TASK REQUIREMENTS. In the listing below, locate the line containing "Structures marked on" and the line containing "- enhancing-tissue mask". Output both of them and every line between, exactly as written, and nothing more.

####

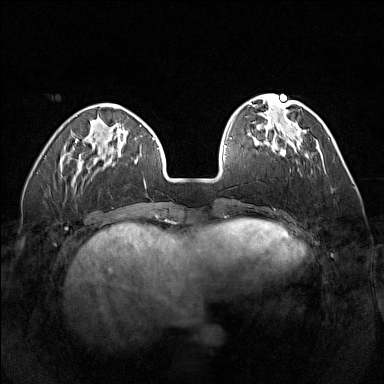
Breast MRI (dynamic contrast-enhanced), one axial slice. Position 44 of 160 along the scan axis. Dynamic contrast-enhanced series, time point 2 of 7 at this slice position (early post-contrast). 1.5 T. TE 1.8 ms, TR 5 ms. 1 mm slice thickness. 384 × 384 image matrix, field of view 320 × 320 mm. Female patient.
Structures marked on this image (semi-automatically segmented with operator editing):
- enhancing-tissue mask used for the functional tumour volume (all voxels passing the contrast-enhancement thresholds inside the analysis volume; usually the tumour): box from (x=263, y=142) to (x=298, y=163) px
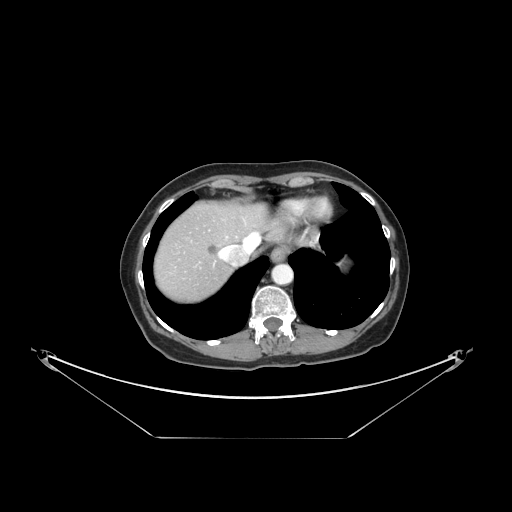
Contrast-enhanced abdominal CT, one axial slice; position 129 of 148 along the scan axis; reconstruction kernel STANDARD; intravenous contrast given; soft-tissue window (W 400 / L 40 HU); 512 × 512 image matrix, field of view 500 × 500 mm. Case-level facts recorded for this patient, not image findings: patient: female, age 54 years at operation; diagnosis: colorectal cancer liver metastases, imaged before liver resection; multiple liver metastases: no; largest metastasis: 1 cm.
Outlined on this slice (outlined manually by an expert reader):
- liver: bounding box <155,203,265,303> (left, top, right, bottom; pixels)
- planned liver remnant (the part of the liver to remain after resection): <183,203,265,245>
- liver metastasis: <207,244,218,256>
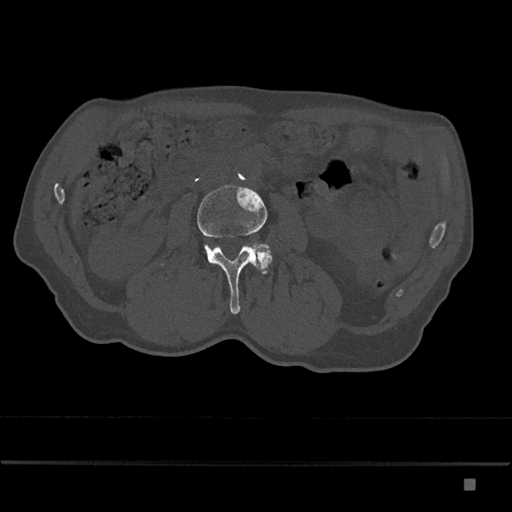
CT including the spine, one axial slice. Slice 399 of 797 in the series (ordered by position). Reconstruction kernel Br40s/3. 120 kVp. Bone window (W 1800 / L 400 HU). 0.5 mm slice thickness. 512 × 512 image matrix, field of view 390 × 390 mm. Male patient, age 72 years. From the clinical record (not read from this slice): primary cancer: prostate.
Annotated regions visible in this slice (semi-automatically segmented with operator editing):
- L3 vertebra: bounding box (x1, y1, x2, y2) in pixels: (161, 185, 270, 314)
- L4 vertebra: (255, 246, 272, 274)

####

ANSWER FOR THIS EXERCISE.
Structures marked on this image (semi-automatically segmented with operator editing):
- enhancing-tissue mask used for the functional tumour volume (all voxels passing the contrast-enhancement thresholds inside the analysis volume; usually the tumour): box from (x=263, y=142) to (x=298, y=163) px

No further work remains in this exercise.